§ ASSIGNED TASK
Working from the entries below, count every line that includes the word "text". Return the figure alone.
== Segment start ==
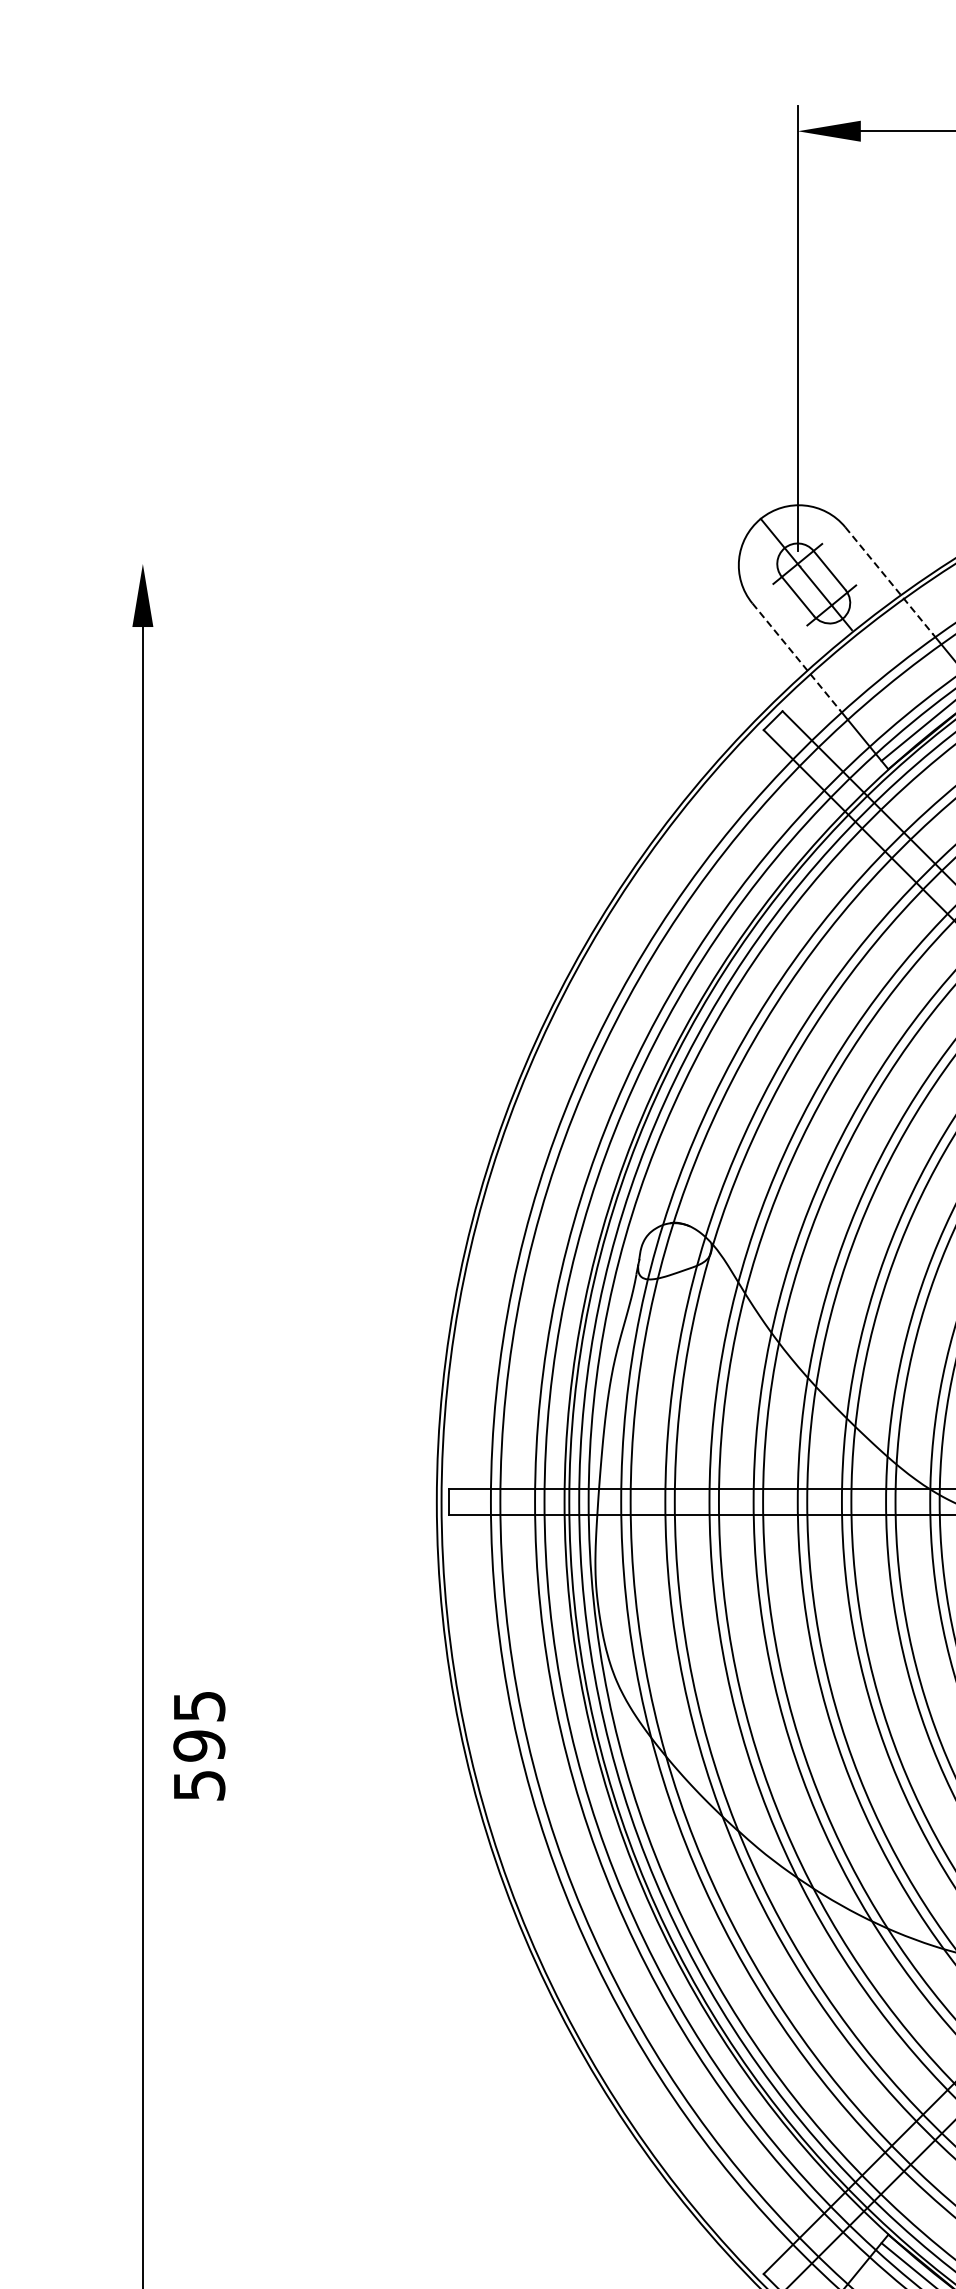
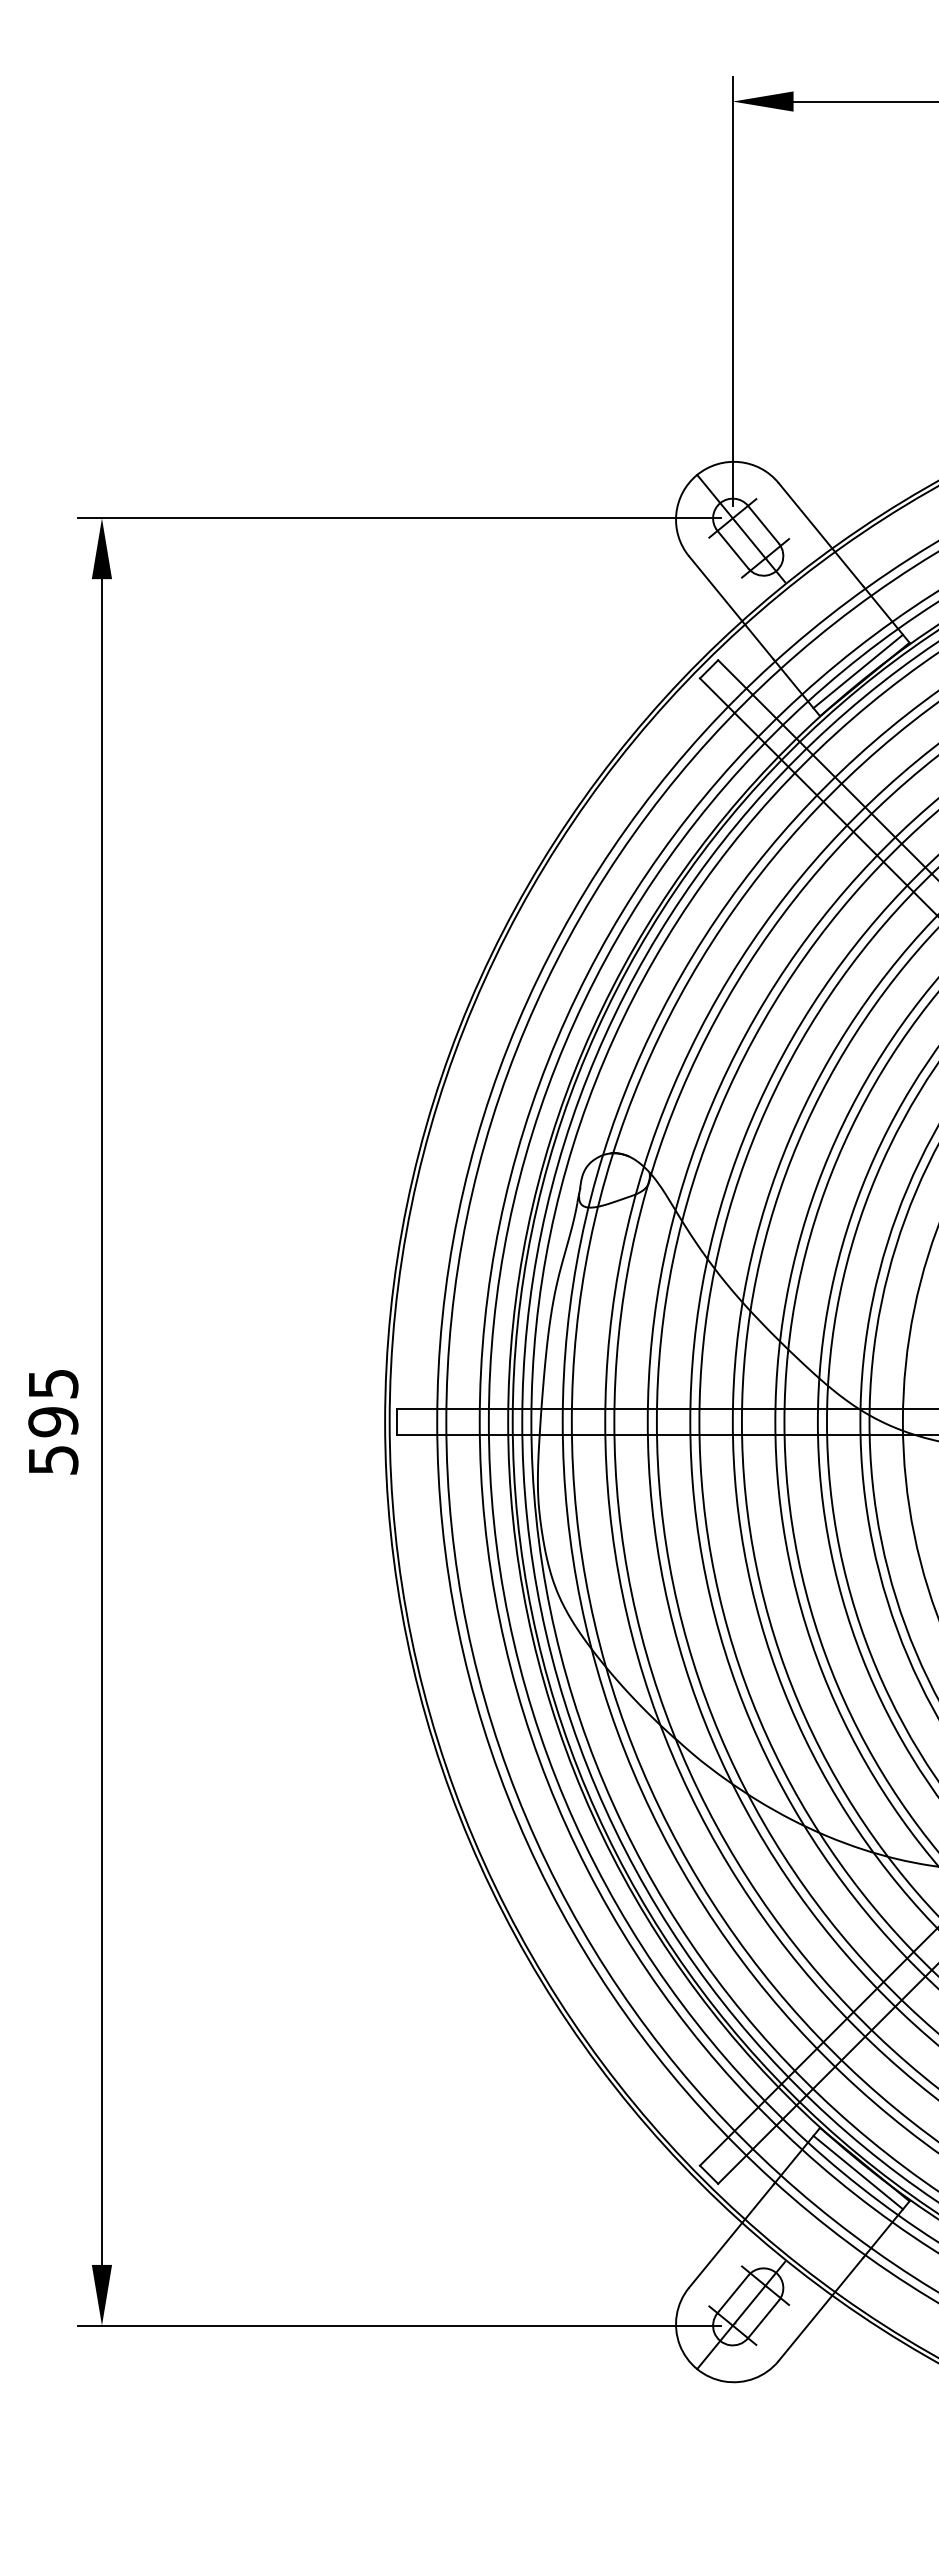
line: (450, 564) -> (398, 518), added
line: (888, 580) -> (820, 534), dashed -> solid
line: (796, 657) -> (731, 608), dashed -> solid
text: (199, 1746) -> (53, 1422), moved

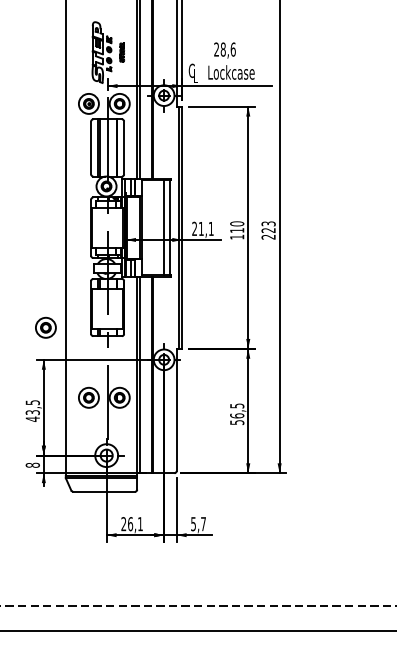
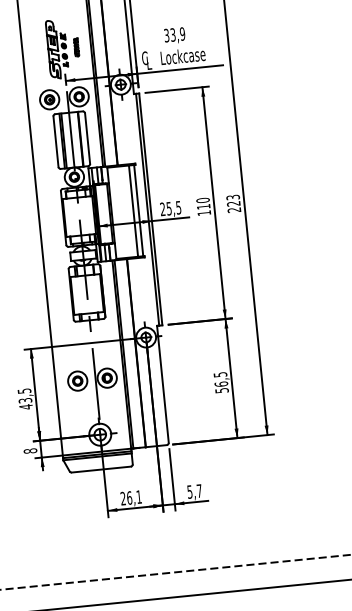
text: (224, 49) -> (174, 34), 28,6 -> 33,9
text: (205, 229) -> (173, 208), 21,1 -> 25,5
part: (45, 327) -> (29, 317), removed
== Segment end ==
§ ANSWER SECTION
3